Exercise inputs:

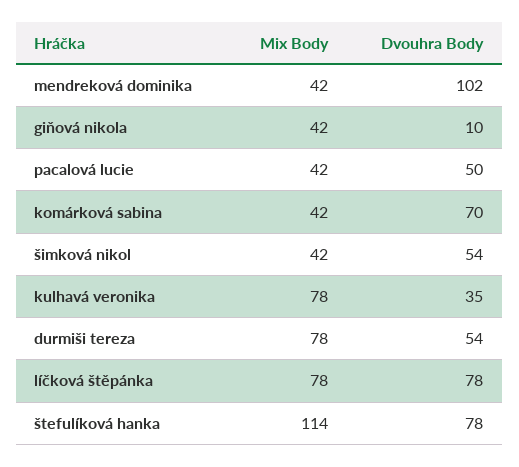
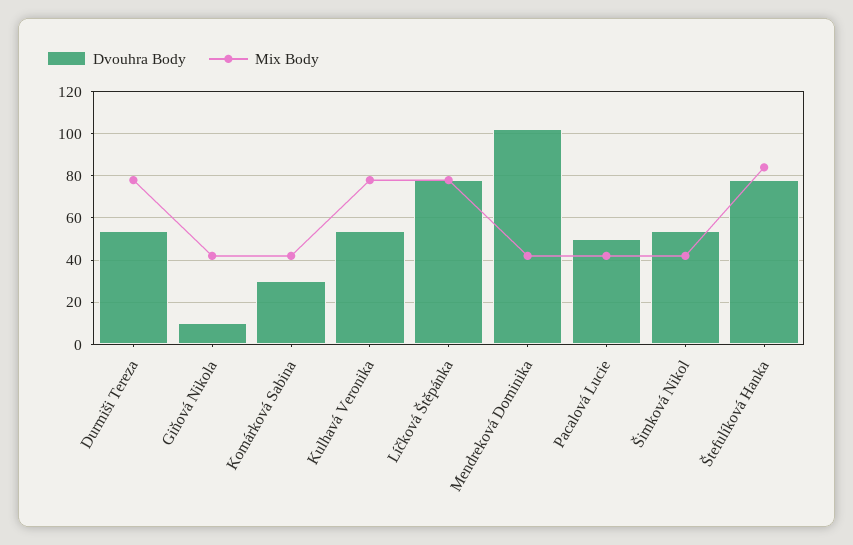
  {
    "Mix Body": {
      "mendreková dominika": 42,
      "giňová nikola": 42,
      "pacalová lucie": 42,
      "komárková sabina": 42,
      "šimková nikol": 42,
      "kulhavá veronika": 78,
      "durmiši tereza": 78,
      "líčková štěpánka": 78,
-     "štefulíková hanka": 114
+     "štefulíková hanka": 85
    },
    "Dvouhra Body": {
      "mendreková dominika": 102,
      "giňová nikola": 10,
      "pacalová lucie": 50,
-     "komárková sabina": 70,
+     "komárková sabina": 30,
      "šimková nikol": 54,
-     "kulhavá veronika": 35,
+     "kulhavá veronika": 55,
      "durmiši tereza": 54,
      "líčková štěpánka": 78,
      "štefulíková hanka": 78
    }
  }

---

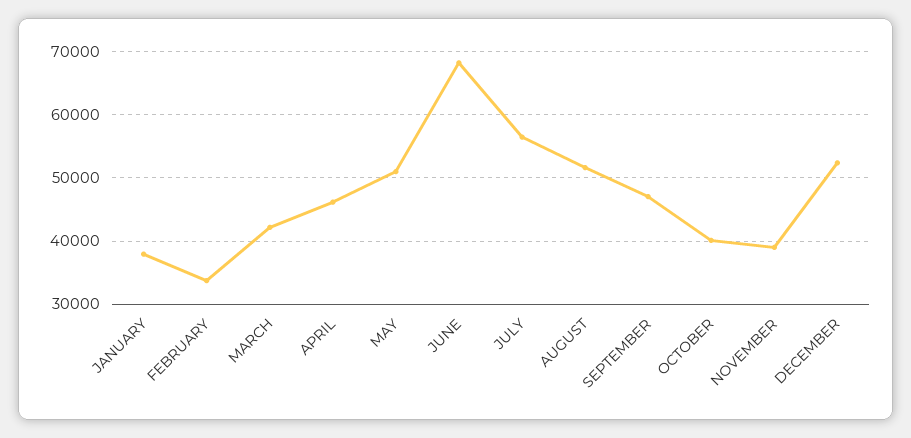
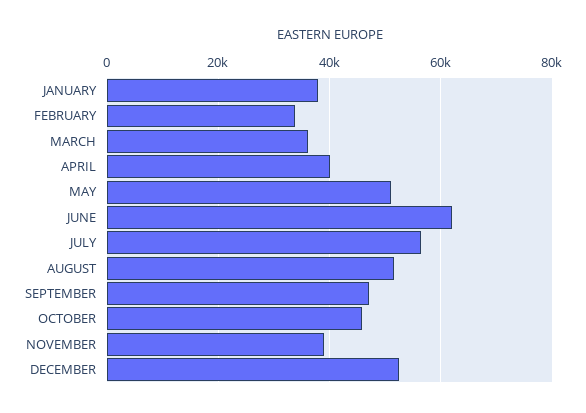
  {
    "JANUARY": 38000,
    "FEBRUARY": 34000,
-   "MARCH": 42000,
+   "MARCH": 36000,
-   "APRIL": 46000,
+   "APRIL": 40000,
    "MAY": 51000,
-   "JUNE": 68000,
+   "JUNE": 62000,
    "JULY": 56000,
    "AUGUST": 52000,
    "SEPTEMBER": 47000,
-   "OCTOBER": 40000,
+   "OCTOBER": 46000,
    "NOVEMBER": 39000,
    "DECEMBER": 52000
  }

Work instructions:
Find how many lines above include "dominika"; reply with the number only.

Finished task:
2